**Exercise instructions**
Pick every line from the data that holds the word "medical".
Segment Start: Data
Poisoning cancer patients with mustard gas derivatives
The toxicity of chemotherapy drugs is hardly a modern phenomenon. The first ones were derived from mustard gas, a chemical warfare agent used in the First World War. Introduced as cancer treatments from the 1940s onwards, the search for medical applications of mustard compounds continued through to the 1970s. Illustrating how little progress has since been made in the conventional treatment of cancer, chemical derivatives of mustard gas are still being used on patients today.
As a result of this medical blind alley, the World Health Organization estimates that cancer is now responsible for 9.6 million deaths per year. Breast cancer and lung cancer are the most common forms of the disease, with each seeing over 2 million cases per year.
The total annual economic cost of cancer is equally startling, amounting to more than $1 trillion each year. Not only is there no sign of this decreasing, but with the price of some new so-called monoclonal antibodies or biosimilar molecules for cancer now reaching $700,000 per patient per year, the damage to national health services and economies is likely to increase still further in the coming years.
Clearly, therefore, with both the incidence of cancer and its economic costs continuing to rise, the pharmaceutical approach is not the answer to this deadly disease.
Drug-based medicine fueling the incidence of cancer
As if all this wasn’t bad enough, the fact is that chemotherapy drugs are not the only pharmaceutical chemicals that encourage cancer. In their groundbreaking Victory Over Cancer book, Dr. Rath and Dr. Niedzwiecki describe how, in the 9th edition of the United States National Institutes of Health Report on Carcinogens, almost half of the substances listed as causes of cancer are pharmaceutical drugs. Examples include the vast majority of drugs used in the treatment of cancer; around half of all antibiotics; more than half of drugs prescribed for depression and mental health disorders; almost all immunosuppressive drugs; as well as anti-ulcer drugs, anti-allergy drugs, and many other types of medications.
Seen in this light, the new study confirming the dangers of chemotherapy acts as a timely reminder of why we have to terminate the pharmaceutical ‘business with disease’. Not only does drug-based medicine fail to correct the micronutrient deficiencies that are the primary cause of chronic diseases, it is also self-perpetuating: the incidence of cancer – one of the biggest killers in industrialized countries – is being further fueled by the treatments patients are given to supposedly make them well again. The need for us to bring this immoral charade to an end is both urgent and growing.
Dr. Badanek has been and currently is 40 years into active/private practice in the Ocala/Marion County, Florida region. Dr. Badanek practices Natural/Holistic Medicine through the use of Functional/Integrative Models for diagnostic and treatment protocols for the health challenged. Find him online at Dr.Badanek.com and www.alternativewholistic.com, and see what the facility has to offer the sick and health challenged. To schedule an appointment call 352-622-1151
Segment End: Data
**Exercise answer**
The toxicity of chemotherapy drugs is hardly a modern phenomenon. The first ones were derived from mustard gas, a chemical warfare agent used in the First World War. Introduced as cancer treatments from the 1940s onwards, the search for medical applications of mustard compounds continued through to the 1970s. Illustrating how little progress has since been made in the conventional treatment of cancer, chemical derivatives of mustard gas are still being used on patients today.
As a result of this medical blind alley, the World Health Organization estimates that cancer is now responsible for 9.6 million deaths per year. Breast cancer and lung cancer are the most common forms of the disease, with each seeing over 2 million cases per year.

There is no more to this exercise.